**Problems to solve**
**A.** In the forum post on deleting derived classes held in std::unique_ptr<Base> containers, why does the poster release the pointer and cast it to AudioStream* before deleting it? Answer in one to three sentences.
**B.** Answer these questions from the forum post on deleting derived classes in std::unique_ptr<Base> containers:
(i) What are the two resource managers called?
(ii) What parent class do both audio and video inherit from?
(iii) What cause of the problem does the poster accept in the final paragraph?
**C.** Continue the forum post on deleting derived classes in std::unique_ptr<Base> containers from the point where it stops.

**Text block**
Gazoo Gazoo - 8 months ago 28
C++ Question

Deleting derived classes in std::unique_ptr<Base> containers

I'm a little confused. Basically, I've got 2 different resource managers (AudioLibrary and VideoLibrary) that both inherit from a shared BaseLibrary class. This base class contains references to both audio and video. Both audio and video inherit from a parent class called Media.

I'm keeping the data in a map, filled with unique_ptr. But, to my surprise, I've discovered when these pointers are eventually deleted via .erase, only the base destructor for Media is called.

I guess I've missed something, but I thought that the compiler/run-time library would know that it's either pointing to a video or audio and call it's destructor.

Seems not to be the case. I'm forced to do something like this to actually reclaim all my resources:

void AudioLibrary::deleteStream( const std::string &pathFile )
auto baseStream = mStreams[ pathFile ].release();
mStreams.erase( pathFile );

// Re-cast!
auto aStream = static_cast<AudioStream*>( baseStream );
delete aStream;

Is this normal behavior?


You're all right - of course it is the missing 'virtual'ness of the destructor. I guess I've recently just thought less and less of what virtual and inheritance means and kind of gotten my head lost in its functionality, rather than the concepts themselves. It happens for me occasionally.

**Records excerpted from a collection**
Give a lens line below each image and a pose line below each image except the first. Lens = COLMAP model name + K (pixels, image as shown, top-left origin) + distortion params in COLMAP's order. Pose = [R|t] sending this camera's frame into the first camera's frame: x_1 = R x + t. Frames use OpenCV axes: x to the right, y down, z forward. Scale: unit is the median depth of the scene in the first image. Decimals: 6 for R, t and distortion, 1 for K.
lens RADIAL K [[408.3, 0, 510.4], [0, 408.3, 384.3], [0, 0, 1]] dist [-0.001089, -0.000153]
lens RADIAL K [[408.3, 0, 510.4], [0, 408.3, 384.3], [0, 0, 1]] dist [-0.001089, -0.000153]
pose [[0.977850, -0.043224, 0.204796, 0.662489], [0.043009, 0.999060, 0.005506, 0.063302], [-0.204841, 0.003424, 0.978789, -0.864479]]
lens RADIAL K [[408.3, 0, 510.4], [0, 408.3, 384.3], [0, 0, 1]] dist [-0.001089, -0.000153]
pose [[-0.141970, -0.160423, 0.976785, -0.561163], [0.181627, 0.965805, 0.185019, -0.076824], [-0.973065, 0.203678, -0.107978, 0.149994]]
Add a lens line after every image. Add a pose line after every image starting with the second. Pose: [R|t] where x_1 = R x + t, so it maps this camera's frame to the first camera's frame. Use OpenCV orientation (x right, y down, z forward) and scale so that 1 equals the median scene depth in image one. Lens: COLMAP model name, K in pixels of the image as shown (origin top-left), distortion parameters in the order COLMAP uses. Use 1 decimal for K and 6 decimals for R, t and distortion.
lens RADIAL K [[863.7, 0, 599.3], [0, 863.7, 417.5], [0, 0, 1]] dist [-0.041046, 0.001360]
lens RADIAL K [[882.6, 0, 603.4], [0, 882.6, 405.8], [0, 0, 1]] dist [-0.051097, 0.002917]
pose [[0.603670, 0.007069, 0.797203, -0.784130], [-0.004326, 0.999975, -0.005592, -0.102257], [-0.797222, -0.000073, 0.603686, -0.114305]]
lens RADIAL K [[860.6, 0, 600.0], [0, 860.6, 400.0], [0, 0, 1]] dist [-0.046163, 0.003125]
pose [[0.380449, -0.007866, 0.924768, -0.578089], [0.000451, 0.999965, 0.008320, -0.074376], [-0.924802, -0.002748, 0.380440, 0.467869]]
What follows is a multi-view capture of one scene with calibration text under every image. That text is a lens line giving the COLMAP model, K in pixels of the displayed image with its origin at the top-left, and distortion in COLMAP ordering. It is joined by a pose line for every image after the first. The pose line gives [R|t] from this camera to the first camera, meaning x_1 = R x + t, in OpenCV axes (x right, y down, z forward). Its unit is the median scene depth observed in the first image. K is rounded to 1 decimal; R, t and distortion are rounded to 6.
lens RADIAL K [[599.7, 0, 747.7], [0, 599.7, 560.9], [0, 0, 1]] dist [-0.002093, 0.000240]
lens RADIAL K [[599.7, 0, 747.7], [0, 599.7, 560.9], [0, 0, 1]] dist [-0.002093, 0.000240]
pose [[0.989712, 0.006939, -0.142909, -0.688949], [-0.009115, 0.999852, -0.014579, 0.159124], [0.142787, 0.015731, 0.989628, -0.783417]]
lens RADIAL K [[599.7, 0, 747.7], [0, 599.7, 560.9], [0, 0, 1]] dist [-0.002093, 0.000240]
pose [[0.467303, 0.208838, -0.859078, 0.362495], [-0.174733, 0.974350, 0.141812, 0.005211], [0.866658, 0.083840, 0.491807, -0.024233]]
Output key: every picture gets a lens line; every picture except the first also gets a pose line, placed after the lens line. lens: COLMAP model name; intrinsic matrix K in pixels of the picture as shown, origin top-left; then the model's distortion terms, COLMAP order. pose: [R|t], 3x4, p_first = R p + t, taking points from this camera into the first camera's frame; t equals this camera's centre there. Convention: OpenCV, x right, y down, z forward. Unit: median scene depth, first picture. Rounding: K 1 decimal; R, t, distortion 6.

**Results**
**A.** When the unique_ptr entries were removed with .erase, only the base destructor for Media was called. Releasing the pointer, casting it to AudioStream* and deleting it was the poster's way to actually reclaim all the resources.

**B.**
(i) AudioLibrary and VideoLibrary.
(ii) Media.
(iii) The destructor was missing its "virtual"-ness.

**C.**
The default deleter for unique_ptr<T> is the aptly named default_delete<T>. This is a stateless functor that calls delete on its T * argument.

If you want the correct destructor to be called when a unique_ptr to a base class is destructed, you must either use a virtual destructor, or capture the derived type in a deleter.

You can do this quite easily using a function pointer deleter and captureless lambda:

std::unique_ptr<B, void (*)(B *)> pb
    = std::unique_ptr<D, void (*)(B *)>(new D,
        [](B *p){ delete static_cast<D *>(p); });

Of course, this means that you need to add the template argument for your deleter to all uses of unique_ptr. Encapsulating this in another class might be more elegant.

An alternative to this is to use shared_ptr, as that does capture the derived type, as long as you create the derived shared_ptr using std::shared_ptr<D>(...) or, preferably, std::make_shared<D>(...).